Gainsbourg arranged other Gall songs and LPs that were characteristic of the late 1960s psychedelic styles, among them her 1968 album. Another Gainsbourg song, "Boum Bada Boum", was entered by Monaco in the 1967 contest, sung by Minouche Barelli; it came fifth. He also wrote hit songs for other artists, such as Françoise Hardy ("Comment te dire adieu", based on a complex scheme of rare rhymes), Anna Karina ("Sous le soleil exactement", "Ne dis rien"), and his lifelong friend and muse-égérie, Michèle Arnaud ("Les Papillons Noirs"). [1]

In 1967, Gainsbourg appeared as a dancer along with Jean Yanne and Sacha Distel in the Sacha Show with Marie Laforet singing "Ivan, Boris & Moi".

His relationship with Brigitte Bardot led to a series of prominent pop duets, such as "Ford Mustang" and "Bonnie and Clyde".

In 1969, he released "Je t'aime... moi non-plus", which featured explicit lyrics and simulated sounds of female orgasm.

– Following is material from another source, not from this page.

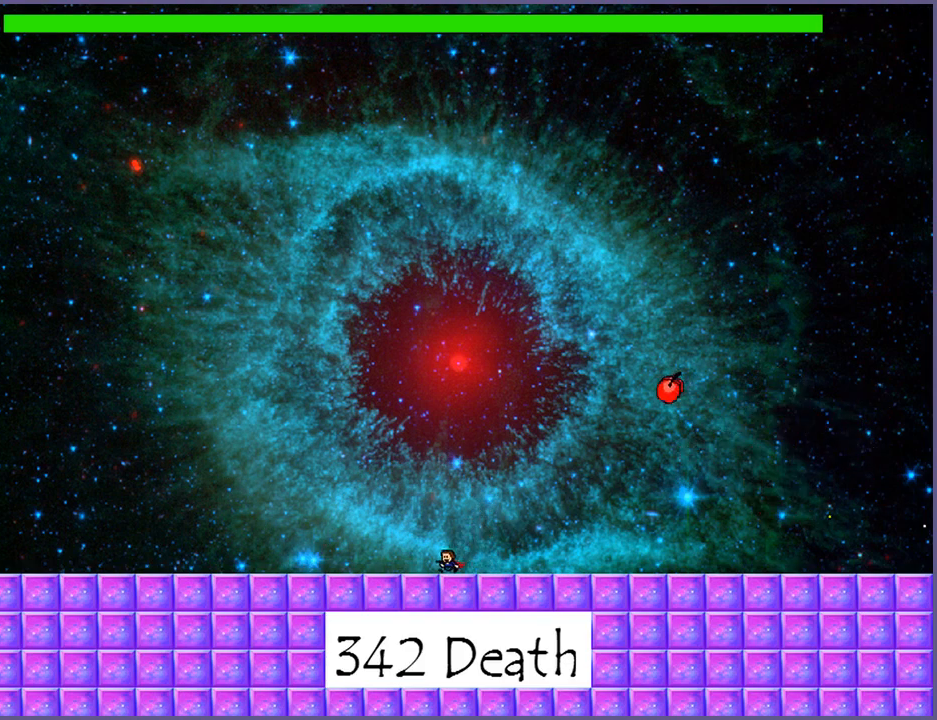
{"keys": ["shift_l"], "events": [[20, "left", "up"], [220, "left", "down"], [440, "left", "up"], [440, "shift_l", "down"]]}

The song appeared that year on an LP, Jane Birkin/Serge Gainsbourg . Originally recorded with Brigitte Bardot, it was released with his future girlfriend Birkin when Bardot backed out. While Gainsbourg declared it the "ultimate love song", it was considered too "hot"; the song was censored or banned from public broadcast in numerous countries and in France even the toned-down version was suppressed. The Vatican made a public statement citing the song as offensive. Despite (or perhaps because of) the controversy, it sold well and charted within the top ten in many European countries.

The 1970s

Histoire de Melody Nelson was released in 1971. This concept album, produced and arranged by Jean-Claude Vannier, tells the story of a Lolita-esque affair, with Gainsbourg as the narrator. It features prominent string arrangements and even a massed choir at its tragic climax. The album has proven influential with artists such as Air, David Holmes, Jarvis Cocker, Beck and Dan the Automator. [30]

He had a heart attack in May 1973, but refused to cut back on smoking and drinking. [31]

In 1975, he released the album Rock Around the Bunker , an album written entirely on the subject of National Socialism. Gainsbourg used black comedy, as he and his family had suffered during World War II, being forced to wear the yellow star as the mark of a Jew. Rock Around the Bunker belonged to the mid-1970s "retro" trend.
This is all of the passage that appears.